List with dictionary

Question

Imagine that I have this list:

a=[ {'name':'John','number':'123'} , {'name':'Mike','number':'12345'} ,{'name':'Peter','number':'12'}]

name=input('insert your name')
number=input('insert your number')

If I want to have 3 scenarios: one where the name and number matches, the second where the name is correct but the number is incorrect and the last one where the name does not exist.
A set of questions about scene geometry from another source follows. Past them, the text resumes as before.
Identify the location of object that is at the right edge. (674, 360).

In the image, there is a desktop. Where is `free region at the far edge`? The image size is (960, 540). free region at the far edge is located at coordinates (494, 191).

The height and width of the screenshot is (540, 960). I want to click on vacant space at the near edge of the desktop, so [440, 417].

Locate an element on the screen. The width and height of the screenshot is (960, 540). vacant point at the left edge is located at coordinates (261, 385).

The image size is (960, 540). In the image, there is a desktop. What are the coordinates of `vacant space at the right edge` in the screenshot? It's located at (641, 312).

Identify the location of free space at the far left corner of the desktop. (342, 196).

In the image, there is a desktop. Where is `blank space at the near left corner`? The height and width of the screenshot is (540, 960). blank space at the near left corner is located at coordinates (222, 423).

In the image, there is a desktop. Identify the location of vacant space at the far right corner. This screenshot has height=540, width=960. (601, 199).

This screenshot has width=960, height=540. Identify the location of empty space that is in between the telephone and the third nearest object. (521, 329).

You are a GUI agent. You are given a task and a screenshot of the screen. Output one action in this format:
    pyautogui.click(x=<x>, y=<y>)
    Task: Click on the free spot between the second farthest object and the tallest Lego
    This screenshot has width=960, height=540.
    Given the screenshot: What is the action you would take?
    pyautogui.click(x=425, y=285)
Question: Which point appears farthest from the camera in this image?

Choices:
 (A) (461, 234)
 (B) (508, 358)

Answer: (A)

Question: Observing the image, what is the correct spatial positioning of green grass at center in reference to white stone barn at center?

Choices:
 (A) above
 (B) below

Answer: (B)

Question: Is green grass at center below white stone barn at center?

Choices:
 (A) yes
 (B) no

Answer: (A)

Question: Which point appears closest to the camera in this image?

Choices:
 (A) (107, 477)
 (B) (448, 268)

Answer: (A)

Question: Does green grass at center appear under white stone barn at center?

if {'name':name,'number':number} in a:
    print('okay')
else:
    if {'name':name} in a and {'number':number} not in a:
        print('user okay, but incorrect pass')
    else:
        print('No username')

This type of code will not work, right? So how can I solve the second step (after the first else)?

Answer 1

You could use any like so:

if {'name':name,'number':number} in a:
    print('okay')
elif any(entry["name"] == name for entry in a):
    print('user okay, but incorrect pass')
else:
    print('No username')

I also simplified your else: if: to use elif: instead.

Answer 2

I would actually write the code like this, making use of list comprehension. It seems more readable.

if name in [pos['name'] for pos in a]:
    if number == [dd for dd in a if dd['name'] == name][0]['number']:
        print('okay')
    else:
        print('user okay but incorrect pass')
else:
    print('No username')

Or alternatively, if you are ok with a for loop:

for dd in a:
    if name == dd['name']:
        if number == dd['number']:
            print('okay')
        else:
            print('user okay but incorrect pass')
        break
else:
    print('No username')

Note the else after the for loop: this construct it's explained here.

The latter is more efficient, as it iterates over the list only once (and not all the list if a match is found).